** Data to examine **
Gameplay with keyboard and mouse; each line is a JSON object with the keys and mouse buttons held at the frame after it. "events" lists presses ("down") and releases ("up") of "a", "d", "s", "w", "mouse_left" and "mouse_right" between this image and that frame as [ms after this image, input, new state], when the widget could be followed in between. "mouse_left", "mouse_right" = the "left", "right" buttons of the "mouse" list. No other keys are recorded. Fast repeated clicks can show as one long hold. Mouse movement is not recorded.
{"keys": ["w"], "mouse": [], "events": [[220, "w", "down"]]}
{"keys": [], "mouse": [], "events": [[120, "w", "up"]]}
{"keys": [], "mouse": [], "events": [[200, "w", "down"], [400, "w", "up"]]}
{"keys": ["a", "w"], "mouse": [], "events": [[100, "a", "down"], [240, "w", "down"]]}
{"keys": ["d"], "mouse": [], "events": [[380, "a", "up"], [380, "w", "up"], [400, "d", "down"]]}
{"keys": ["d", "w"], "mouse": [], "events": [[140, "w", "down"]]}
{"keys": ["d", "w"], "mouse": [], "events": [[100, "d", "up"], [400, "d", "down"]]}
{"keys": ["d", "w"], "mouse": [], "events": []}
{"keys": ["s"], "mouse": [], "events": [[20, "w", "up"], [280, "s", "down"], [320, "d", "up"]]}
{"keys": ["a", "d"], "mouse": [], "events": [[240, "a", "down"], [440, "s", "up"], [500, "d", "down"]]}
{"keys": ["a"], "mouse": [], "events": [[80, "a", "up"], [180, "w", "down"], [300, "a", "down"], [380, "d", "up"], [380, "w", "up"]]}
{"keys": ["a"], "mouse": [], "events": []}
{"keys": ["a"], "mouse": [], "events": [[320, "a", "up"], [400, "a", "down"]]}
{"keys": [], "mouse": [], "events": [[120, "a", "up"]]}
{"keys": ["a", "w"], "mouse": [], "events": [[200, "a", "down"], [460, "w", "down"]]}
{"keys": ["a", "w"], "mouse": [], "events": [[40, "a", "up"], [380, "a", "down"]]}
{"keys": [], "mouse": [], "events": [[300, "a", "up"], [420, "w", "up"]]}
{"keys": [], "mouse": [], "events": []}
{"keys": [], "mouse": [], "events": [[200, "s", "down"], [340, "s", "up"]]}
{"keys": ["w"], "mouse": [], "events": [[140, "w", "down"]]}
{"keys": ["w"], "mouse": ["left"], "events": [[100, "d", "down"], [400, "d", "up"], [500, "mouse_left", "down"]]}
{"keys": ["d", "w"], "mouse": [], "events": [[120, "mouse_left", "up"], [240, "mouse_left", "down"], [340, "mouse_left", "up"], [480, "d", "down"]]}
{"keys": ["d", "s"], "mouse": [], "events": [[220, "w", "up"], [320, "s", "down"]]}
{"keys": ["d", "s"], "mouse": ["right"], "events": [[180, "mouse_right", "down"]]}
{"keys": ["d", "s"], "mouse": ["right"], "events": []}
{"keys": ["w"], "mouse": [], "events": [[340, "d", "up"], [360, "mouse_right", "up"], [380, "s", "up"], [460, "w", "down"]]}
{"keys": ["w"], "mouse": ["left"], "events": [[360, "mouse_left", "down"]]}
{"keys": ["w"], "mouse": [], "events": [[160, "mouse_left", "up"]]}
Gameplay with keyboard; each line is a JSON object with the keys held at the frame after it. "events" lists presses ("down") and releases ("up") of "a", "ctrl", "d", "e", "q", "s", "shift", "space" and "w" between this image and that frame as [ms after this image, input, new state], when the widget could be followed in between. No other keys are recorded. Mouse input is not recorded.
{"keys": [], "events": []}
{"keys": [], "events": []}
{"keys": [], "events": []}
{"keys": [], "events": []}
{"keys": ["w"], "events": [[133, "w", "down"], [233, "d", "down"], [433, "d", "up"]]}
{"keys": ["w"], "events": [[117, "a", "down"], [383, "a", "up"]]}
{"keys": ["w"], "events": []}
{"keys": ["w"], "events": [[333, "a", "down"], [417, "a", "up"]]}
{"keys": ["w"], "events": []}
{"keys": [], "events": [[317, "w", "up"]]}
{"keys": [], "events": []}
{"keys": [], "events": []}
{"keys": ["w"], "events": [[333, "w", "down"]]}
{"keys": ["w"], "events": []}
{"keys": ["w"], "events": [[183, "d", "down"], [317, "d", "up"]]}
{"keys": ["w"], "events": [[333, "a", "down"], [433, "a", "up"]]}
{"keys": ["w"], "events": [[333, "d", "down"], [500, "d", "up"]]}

** Required work **
Each record must be repeated exactly as it appears above.

** Exercise result **
Gameplay with keyboard and mouse; each line is a JSON object with the keys and mouse buttons held at the frame after it. "events" lists presses ("down") and releases ("up") of "a", "d", "s", "w", "mouse_left" and "mouse_right" between this image and that frame as [ms after this image, input, new state], when the widget could be followed in between. "mouse_left", "mouse_right" = the "left", "right" buttons of the "mouse" list. No other keys are recorded. Fast repeated clicks can show as one long hold. Mouse movement is not recorded.
{"keys": ["w"], "mouse": [], "events": [[220, "w", "down"]]}
{"keys": [], "mouse": [], "events": [[120, "w", "up"]]}
{"keys": [], "mouse": [], "events": [[200, "w", "down"], [400, "w", "up"]]}
{"keys": ["a", "w"], "mouse": [], "events": [[100, "a", "down"], [240, "w", "down"]]}
{"keys": ["d"], "mouse": [], "events": [[380, "a", "up"], [380, "w", "up"], [400, "d", "down"]]}
{"keys": ["d", "w"], "mouse": [], "events": [[140, "w", "down"]]}
{"keys": ["d", "w"], "mouse": [], "events": [[100, "d", "up"], [400, "d", "down"]]}
{"keys": ["d", "w"], "mouse": [], "events": []}
{"keys": ["s"], "mouse": [], "events": [[20, "w", "up"], [280, "s", "down"], [320, "d", "up"]]}
{"keys": ["a", "d"], "mouse": [], "events": [[240, "a", "down"], [440, "s", "up"], [500, "d", "down"]]}
{"keys": ["a"], "mouse": [], "events": [[80, "a", "up"], [180, "w", "down"], [300, "a", "down"], [380, "d", "up"], [380, "w", "up"]]}
{"keys": ["a"], "mouse": [], "events": []}
{"keys": ["a"], "mouse": [], "events": [[320, "a", "up"], [400, "a", "down"]]}
{"keys": [], "mouse": [], "events": [[120, "a", "up"]]}
{"keys": ["a", "w"], "mouse": [], "events": [[200, "a", "down"], [460, "w", "down"]]}
{"keys": ["a", "w"], "mouse": [], "events": [[40, "a", "up"], [380, "a", "down"]]}
{"keys": [], "mouse": [], "events": [[300, "a", "up"], [420, "w", "up"]]}
{"keys": [], "mouse": [], "events": []}
{"keys": [], "mouse": [], "events": [[200, "s", "down"], [340, "s", "up"]]}
{"keys": ["w"], "mouse": [], "events": [[140, "w", "down"]]}
{"keys": ["w"], "mouse": ["left"], "events": [[100, "d", "down"], [400, "d", "up"], [500, "mouse_left", "down"]]}
{"keys": ["d", "w"], "mouse": [], "events": [[120, "mouse_left", "up"], [240, "mouse_left", "down"], [340, "mouse_left", "up"], [480, "d", "down"]]}
{"keys": ["d", "s"], "mouse": [], "events": [[220, "w", "up"], [320, "s", "down"]]}
{"keys": ["d", "s"], "mouse": ["right"], "events": [[180, "mouse_right", "down"]]}
{"keys": ["d", "s"], "mouse": ["right"], "events": []}
{"keys": ["w"], "mouse": [], "events": [[340, "d", "up"], [360, "mouse_right", "up"], [380, "s", "up"], [460, "w", "down"]]}
{"keys": ["w"], "mouse": ["left"], "events": [[360, "mouse_left", "down"]]}
{"keys": ["w"], "mouse": [], "events": [[160, "mouse_left", "up"]]}
Gameplay with keyboard; each line is a JSON object with the keys held at the frame after it. "events" lists presses ("down") and releases ("up") of "a", "ctrl", "d", "e", "q", "s", "shift", "space" and "w" between this image and that frame as [ms after this image, input, new state], when the widget could be followed in between. No other keys are recorded. Mouse input is not recorded.
{"keys": [], "events": []}
{"keys": [], "events": []}
{"keys": [], "events": []}
{"keys": [], "events": []}
{"keys": ["w"], "events": [[133, "w", "down"], [233, "d", "down"], [433, "d", "up"]]}
{"keys": ["w"], "events": [[117, "a", "down"], [383, "a", "up"]]}
{"keys": ["w"], "events": []}
{"keys": ["w"], "events": [[333, "a", "down"], [417, "a", "up"]]}
{"keys": ["w"], "events": []}
{"keys": [], "events": [[317, "w", "up"]]}
{"keys": [], "events": []}
{"keys": [], "events": []}
{"keys": ["w"], "events": [[333, "w", "down"]]}
{"keys": ["w"], "events": []}
{"keys": ["w"], "events": [[183, "d", "down"], [317, "d", "up"]]}
{"keys": ["w"], "events": [[333, "a", "down"], [433, "a", "up"]]}
{"keys": ["w"], "events": [[333, "d", "down"], [500, "d", "up"]]}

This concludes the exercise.